Movie Review: Double Exposure (1983)

Directed by William Byron Hillman


Movie Review by Greg Goodsell

“You want me to stick my head in a fucking trash bag?”

Adrian (Michael Callan) is a nudie photographer whose exciting lifestyle hides lots and lots of personal problems. Plagued by nightmares where he brutally murders his models, he is led to believe that he may be performing them unconsciously during blackouts when some of his subjects start turning up dead. Seeking help from a psychiatrist, Adrian express his concerns to Dr. Frank Curtis (Seymour Cassel) in a starkly appointed office dominated by a naked muscleman statue. In the meantime, two very unconvincing undercover police officers Fontain (Pamela Hensley) and Buckhold (David Young) try to make sense of all the bodies piling up. Adrian has a fling with flirty blonde Mindy (Joanna Pettet). In one incomprehensible scene, Adrian is seen drowning a model in a swimming pool after she refuses to let go of the swimming pool net he’s wielding to push her under the water. Could Adrian’s former stuntman brother and real-life double amputee James Stacy be involved somehow? Growing ever more disjointed and choppy, the film grinds to a most unconvincing twist ending.

+ + + + +

Work to complete:
1. In the review of Double Exposure, what is the name of the psychiatrist Adrian goes to for help?
2. Continue the review of Double Exposure from where it stops.
These lines have nothing to do with the movie review.

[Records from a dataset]
+ + + + +

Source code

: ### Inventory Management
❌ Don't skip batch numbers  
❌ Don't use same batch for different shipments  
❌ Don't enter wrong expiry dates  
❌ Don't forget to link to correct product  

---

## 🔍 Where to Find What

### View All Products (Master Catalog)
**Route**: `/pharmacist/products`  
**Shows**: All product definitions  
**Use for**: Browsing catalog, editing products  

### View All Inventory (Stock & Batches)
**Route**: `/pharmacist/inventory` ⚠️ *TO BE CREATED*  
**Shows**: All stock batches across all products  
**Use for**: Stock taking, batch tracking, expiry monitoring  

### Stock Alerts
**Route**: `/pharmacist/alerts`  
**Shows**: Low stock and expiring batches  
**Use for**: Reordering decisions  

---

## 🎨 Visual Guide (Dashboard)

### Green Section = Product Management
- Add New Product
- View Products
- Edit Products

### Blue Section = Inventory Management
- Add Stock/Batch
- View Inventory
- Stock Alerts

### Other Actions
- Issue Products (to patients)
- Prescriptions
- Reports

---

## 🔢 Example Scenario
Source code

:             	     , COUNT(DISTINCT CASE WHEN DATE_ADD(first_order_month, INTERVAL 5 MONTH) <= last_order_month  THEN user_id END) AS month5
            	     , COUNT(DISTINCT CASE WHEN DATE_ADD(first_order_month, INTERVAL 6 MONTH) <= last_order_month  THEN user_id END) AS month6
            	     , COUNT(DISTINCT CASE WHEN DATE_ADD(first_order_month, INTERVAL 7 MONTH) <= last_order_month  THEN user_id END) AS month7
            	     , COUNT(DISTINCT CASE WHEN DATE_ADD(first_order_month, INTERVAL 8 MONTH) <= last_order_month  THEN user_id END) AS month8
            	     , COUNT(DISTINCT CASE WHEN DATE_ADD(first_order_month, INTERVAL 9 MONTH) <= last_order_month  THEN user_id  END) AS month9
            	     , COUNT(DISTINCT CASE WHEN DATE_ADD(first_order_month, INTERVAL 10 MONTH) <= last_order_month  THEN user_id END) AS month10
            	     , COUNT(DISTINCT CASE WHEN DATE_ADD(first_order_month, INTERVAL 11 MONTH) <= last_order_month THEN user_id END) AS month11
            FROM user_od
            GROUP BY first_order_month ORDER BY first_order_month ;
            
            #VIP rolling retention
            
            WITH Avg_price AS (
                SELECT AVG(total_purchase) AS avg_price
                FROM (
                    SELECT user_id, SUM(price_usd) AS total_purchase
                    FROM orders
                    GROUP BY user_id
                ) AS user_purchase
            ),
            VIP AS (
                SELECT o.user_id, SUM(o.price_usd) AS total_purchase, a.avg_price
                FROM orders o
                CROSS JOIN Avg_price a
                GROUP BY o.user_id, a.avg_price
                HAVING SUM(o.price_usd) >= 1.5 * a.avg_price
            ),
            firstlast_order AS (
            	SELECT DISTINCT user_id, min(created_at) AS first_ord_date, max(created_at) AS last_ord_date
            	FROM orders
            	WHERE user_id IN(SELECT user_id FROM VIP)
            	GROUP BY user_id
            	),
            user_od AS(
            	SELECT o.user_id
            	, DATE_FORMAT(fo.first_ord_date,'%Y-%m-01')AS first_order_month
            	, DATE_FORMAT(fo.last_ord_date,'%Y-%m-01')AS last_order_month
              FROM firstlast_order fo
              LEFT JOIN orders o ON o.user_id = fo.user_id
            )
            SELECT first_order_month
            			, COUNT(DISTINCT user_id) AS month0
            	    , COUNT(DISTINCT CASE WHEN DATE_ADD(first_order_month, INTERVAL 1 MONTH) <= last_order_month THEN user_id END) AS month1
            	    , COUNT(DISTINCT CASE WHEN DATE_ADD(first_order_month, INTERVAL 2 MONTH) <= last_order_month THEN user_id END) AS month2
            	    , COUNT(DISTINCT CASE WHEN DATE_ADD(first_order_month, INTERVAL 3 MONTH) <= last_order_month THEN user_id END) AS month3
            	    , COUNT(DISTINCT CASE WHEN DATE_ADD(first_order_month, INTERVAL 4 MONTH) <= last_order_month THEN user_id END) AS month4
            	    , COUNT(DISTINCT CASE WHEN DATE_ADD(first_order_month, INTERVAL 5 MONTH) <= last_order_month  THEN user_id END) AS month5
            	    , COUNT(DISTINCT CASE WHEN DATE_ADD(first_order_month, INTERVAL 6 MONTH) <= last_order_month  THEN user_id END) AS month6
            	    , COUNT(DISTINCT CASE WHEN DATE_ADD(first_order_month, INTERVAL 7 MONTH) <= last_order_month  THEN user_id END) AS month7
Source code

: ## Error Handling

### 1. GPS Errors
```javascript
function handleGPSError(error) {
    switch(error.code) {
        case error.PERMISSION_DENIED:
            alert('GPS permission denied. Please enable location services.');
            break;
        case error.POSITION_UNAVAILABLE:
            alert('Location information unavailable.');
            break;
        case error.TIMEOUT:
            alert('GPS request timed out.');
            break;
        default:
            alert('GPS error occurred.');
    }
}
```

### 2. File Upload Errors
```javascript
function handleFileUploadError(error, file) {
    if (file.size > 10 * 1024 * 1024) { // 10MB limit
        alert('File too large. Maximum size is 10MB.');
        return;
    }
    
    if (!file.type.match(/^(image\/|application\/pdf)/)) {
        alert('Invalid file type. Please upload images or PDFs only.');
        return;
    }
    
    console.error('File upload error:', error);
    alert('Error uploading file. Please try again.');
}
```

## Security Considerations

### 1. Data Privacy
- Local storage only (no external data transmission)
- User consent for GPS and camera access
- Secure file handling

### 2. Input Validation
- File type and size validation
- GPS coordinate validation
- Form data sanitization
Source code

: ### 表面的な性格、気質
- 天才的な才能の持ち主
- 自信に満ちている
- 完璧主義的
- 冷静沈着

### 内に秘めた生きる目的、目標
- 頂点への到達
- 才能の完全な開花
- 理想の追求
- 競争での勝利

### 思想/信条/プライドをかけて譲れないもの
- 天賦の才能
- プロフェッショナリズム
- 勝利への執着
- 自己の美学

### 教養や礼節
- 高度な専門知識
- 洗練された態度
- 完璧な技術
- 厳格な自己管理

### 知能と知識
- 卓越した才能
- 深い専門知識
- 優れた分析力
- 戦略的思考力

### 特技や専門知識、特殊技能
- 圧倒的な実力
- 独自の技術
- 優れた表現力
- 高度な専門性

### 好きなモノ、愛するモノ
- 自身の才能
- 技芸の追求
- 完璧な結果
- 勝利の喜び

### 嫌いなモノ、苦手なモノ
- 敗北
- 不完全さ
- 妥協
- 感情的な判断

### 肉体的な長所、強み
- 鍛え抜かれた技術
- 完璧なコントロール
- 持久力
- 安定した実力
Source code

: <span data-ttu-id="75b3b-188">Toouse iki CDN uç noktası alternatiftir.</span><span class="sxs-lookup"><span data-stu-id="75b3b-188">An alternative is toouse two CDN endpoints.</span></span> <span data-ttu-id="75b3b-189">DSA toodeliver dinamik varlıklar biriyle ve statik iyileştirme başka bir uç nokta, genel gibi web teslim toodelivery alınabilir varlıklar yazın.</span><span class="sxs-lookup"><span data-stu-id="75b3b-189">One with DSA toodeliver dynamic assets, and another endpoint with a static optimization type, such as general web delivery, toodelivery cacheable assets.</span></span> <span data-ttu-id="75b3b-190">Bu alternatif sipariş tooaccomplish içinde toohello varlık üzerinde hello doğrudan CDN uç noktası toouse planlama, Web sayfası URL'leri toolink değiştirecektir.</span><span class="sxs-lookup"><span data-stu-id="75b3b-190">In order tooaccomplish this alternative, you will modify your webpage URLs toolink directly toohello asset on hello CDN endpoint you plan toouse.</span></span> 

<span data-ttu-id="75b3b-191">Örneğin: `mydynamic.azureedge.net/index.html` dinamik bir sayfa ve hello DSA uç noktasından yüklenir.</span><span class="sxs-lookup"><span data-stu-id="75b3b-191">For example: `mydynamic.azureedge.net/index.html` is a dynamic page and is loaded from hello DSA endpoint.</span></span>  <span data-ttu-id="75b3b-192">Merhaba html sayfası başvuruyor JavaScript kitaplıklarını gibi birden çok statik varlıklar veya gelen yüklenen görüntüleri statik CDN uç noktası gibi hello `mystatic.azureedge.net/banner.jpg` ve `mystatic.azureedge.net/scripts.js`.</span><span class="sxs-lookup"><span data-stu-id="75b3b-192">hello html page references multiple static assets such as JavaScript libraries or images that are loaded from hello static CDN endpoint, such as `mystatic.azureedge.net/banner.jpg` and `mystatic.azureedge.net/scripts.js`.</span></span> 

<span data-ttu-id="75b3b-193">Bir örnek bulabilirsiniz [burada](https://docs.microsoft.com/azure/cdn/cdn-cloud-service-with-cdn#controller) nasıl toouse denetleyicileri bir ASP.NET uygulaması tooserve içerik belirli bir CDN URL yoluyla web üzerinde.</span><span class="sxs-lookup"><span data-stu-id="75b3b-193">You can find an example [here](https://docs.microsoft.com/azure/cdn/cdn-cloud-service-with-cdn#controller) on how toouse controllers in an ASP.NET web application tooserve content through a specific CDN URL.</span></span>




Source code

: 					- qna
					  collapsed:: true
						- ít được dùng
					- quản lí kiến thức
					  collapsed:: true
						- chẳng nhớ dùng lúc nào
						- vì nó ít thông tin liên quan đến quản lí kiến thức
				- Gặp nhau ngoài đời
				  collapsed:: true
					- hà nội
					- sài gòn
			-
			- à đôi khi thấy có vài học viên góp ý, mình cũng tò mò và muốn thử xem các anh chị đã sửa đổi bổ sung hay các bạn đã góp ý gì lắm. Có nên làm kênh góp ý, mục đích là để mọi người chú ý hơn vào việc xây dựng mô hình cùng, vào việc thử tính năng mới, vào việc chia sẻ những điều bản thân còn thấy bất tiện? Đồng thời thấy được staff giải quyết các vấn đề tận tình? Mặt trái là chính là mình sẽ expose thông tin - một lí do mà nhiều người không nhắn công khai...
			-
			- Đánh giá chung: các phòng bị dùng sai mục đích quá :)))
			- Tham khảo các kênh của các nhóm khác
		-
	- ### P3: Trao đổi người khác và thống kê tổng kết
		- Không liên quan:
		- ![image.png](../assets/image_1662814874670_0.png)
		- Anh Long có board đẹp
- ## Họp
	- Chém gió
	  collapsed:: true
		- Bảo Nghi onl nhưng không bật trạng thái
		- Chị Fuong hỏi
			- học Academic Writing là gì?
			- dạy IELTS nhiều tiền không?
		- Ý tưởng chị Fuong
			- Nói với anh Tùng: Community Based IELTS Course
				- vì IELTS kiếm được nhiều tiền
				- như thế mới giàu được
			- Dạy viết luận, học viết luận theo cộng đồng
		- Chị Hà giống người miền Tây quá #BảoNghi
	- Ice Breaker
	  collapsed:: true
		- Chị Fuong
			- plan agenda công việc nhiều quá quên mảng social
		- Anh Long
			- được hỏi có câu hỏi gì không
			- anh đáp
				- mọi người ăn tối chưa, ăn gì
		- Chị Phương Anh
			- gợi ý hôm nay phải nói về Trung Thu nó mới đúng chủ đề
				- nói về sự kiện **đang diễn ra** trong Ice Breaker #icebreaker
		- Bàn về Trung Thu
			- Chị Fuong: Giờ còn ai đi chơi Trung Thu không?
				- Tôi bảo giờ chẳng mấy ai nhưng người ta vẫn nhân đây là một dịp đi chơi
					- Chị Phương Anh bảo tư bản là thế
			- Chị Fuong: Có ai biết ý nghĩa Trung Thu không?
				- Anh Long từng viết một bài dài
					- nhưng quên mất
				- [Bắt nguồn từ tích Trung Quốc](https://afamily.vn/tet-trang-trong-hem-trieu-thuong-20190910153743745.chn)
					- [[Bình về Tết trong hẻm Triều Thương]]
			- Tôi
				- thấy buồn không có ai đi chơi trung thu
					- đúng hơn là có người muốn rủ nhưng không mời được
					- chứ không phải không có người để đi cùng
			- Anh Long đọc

+ + + + +

Set of answers:
1. Dr. Frank Curtis, played by Seymour Cassel.

2.
This reviewer has a history with Double Exposure. I wandered into the film on cable TV after the credits rolled way back when and was shocked that the station chose to screen such a sleazy, graphic thriller in the middle of the day. Joanna Pettet doing graphic nude scenes! Cleavon Little, a scant nine years after his lead role in Blazing Saddles (1974) reduced to walk-on parts in lowly slashers! The heartless exploitation of Stacy’s diminished physical status! The gory knife murder of a topless model! All playing out before my disbelieving eyes after lunchtime on my living room TV. The presence of well-known names in the service of body count pic that had it been produced two years later would have been shot on video. Double Exposure became one of those “I saw this weird god-awful thing on TV and I don’t remember if I saw it or I dreamed it” – ironically, a predicament suffered by the film’s protagonist. Rewatching it on Vinegar Syndrome’s Blu-Ray|DVD combo recently, I now ascribe this to the film’s choppy editing and scenes involving actors that don’t interact with the narrative at large. The most remarkable facet of Double Exposure is that it’s a definite grindhouse feature with sex and violence slathered on with many noteworthy Hollywood actors, leading to a discombobulating experience. The only thing I can liken it to is seeing actress Louise Lasser – who played the lead character in TV’s “Mary Hartman, Mary Hartman,” which was widely seen and followed as a cultural barometer of the Seventies appearing in the not-good-at-all regional horror flick Nightmare at Shadow Woods (aka Blood Rage, 1987) – which also recently had a breakthrough digital release!

No good, Double Exposure remains highly entertaining. Those walking in expecting sex and violence won’t walk away disappointed and those in search of snarky laughter will find plenty to enjoy. A,mong the extras: an audio commentary by director Hillman, and two long-extended on-camera interviews with director of photography R. Michael Stringer along with his wife script supervisor Sally Stringer. Married for more than 40 years, they spin marvelous stories about working with Orson Welles, the New York stage and their odd journeys through the worlds of mainstream and off-road cinema.  Sally Stringer laments that the film students of today find little value in older films, and if this includes Double Exposure … well, that’s to be expected!